5. Let R be a Dedekind domain and I be a nonzero ideal of R. Then the quotient R/I is a principal ring. Indeed, we may factor I as a product of prime powers: $I = \prod_{i=1}^n P_i^{a_i}$, and by the Chinese Remainder Theorem $R/I \cong \prod_{i=1}^n R/P_i^{a_i}$, so it suffices to see that each $R/P_i^{a_i}$ is a principal ring. But $R/P_i^{a_i}$ is isomorphic to the quotient $R_{P_i}/P_i^{a_i} R_{P_i}$ of the discrete valuation ring $R_{P_i}$ and, being a quotient of a principal ring, is itself a principal ring.
6. Let k be a finite field and put $A = k[x,y]$, $\mathfrak{m} = \langle x, y \rangle$ and $R = A/\mathfrak{m}^2$. Then R is a finite local ring which is not principal.
7. Let X be a finite set. Then $(\mathcal{P}(X),\Delta,\cap)$ forms a commutative principal ideal ring with unity, where $\Delta$ represents set symmetric difference and $\mathcal{P}(X)$ represents the powerset of X. If X has at least two elements, then the ring also has zero divisors. If I is an ideal, then $I=(\bigcup I)$. If instead X is infinite, the ring is not principal: take the ideal generated by the finite subsets of X, for example.
8. Galois rings are commutative local PIRs. They are constructed from the integers modulo $p^k$ in essentially the same way that finite field extensions of the integers modulo $p$, and the maximal ideal is generated by $p$.

== Structure theory for commutative PIR's ==

The principal rings constructed in Example 5 above are always Artinian rings; in particular they are isomorphic to a finite direct product of principal Artinian local rings.
A local Artinian principal ring is called a special principal ring and has an extremely simple ideal structure: there are only finitely many ideals, each of which is a power of the maximal ideal. For this reason, special principal rings are examples of uniserial rings.
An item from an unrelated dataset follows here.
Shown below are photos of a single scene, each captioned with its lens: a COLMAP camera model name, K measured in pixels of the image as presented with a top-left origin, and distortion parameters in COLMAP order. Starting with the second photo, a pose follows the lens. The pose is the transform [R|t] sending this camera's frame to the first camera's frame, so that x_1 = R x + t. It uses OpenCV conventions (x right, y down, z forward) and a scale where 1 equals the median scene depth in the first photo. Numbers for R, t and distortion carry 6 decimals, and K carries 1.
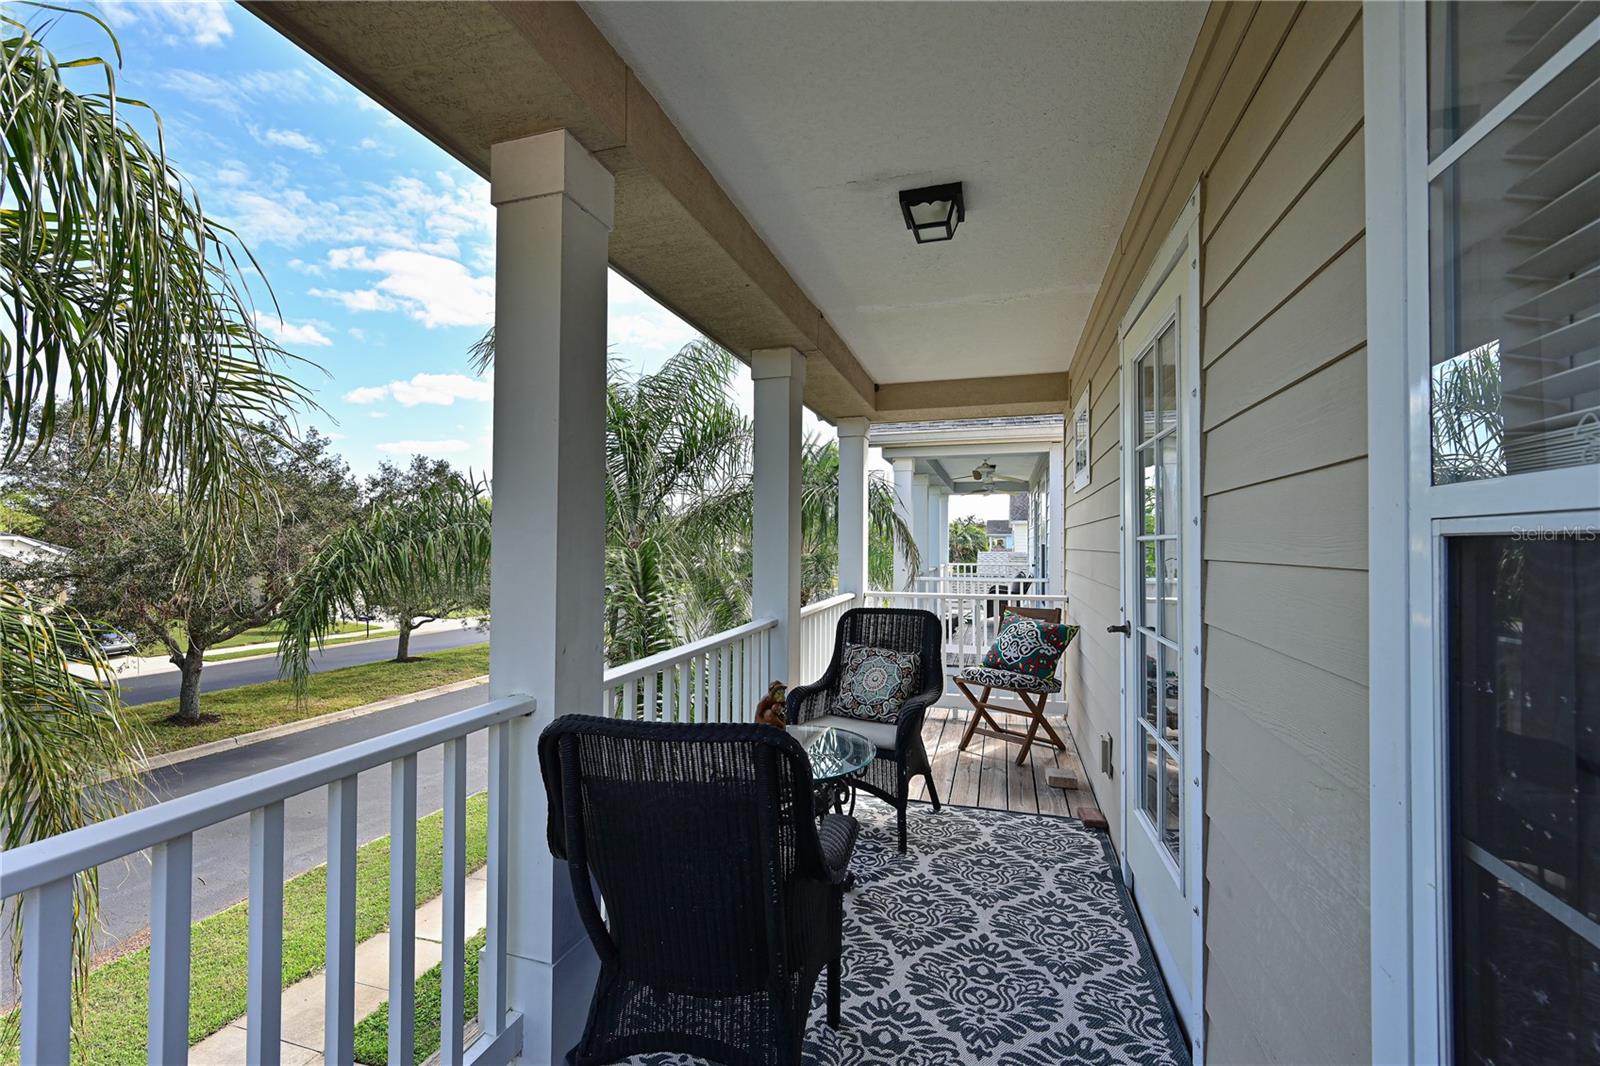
lens RADIAL K [[655.0, 0, 806.3], [0, 655.0, 533.1], [0, 0, 1]] dist [-0.000259, 0.000101]
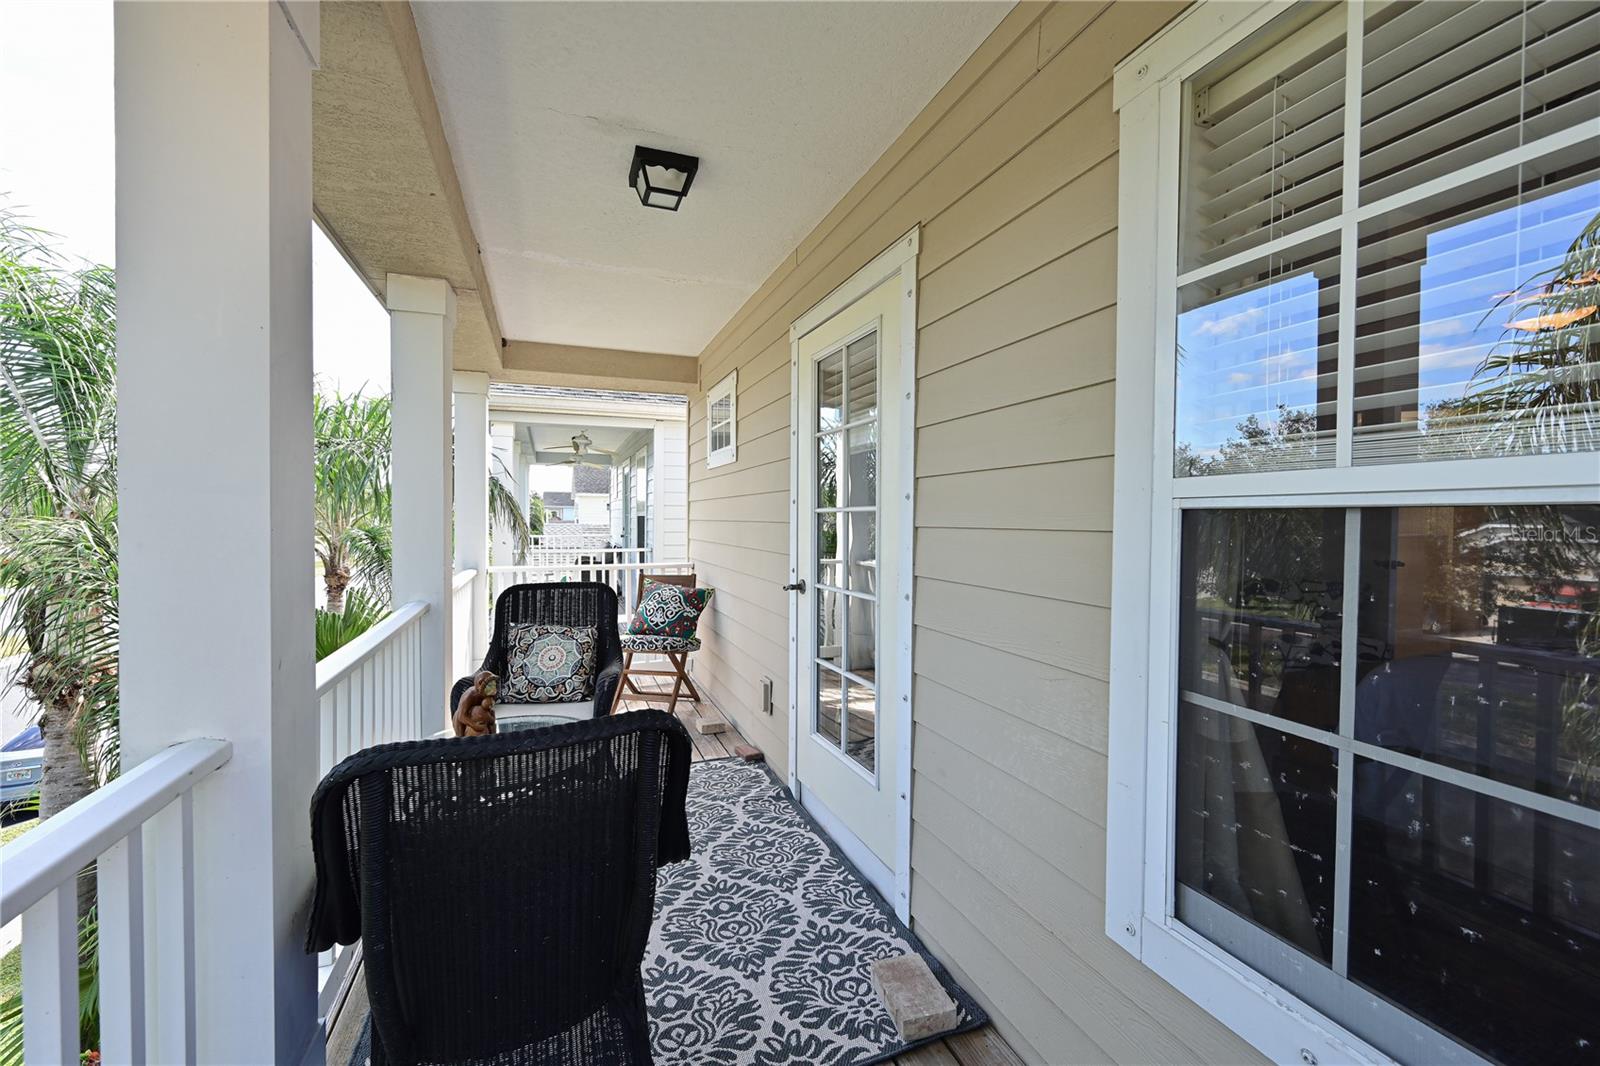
lens RADIAL K [[639.7, 0, 791.0], [0, 639.7, 531.2], [0, 0, 1]] dist [0.002331, 0.000289]
pose [[0.800508, -0.011933, 0.599203, -0.257834], [-0.012432, 0.999256, 0.036507, 0.004731], [-0.599192, -0.036674, 0.799765, 0.101513]]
The following result gives a complete classification of principal rings in terms of special principal rings and principal ideal domains.

Zariski–Samuel theorem: Let R be a principal ring. Then R can be written as a direct product $\prod_{i=1}^n R_i$, where each R_{i} is either a principal ideal domain or a special principal ring.

The proof applies the Chinese Remainder theorem to a minimal primary decomposition of the zero ideal.

There is also the following result, due to Hungerford:

Theorem (Hungerford): Let R be a principal ring. Then R can be written as a direct product $\prod_{i=1}^n R_i$, where each R_{i} is a quotient of a principal ideal domain.

The proof of Hungerford's theorem employs Cohen's structure theorems for complete local rings.

Arguing as in Example 3. above and using the Zariski-Samuel theorem, it is easy to check that Hungerford's theorem is equivalent to the statement that any special principal ring is the quotient of a discrete valuation ring.

==Noncommutative examples==

Every semisimple ring R which is not just a product of fields is a noncommutative right and left principal ideal ring (it need not be a domain, as the example of n x n matrices over a field shows). Every right and left ideal is a direct summand of R, and so is of the form eR or Re where e is an idempotent of R. Paralleling this example, von Neumann regular rings are seen to be both right and left Bézout rings.

If D is a division ring and $\sigma$ is a ring endomorphism which is not an automorphism, then the skew polynomial ring $D[x,\sigma]$ is known to be a principal left ideal domain which is not right Noetherian, and hence it cannot be a principal right ideal ring. This shows that even for domains principal left and principal right ideal rings are different.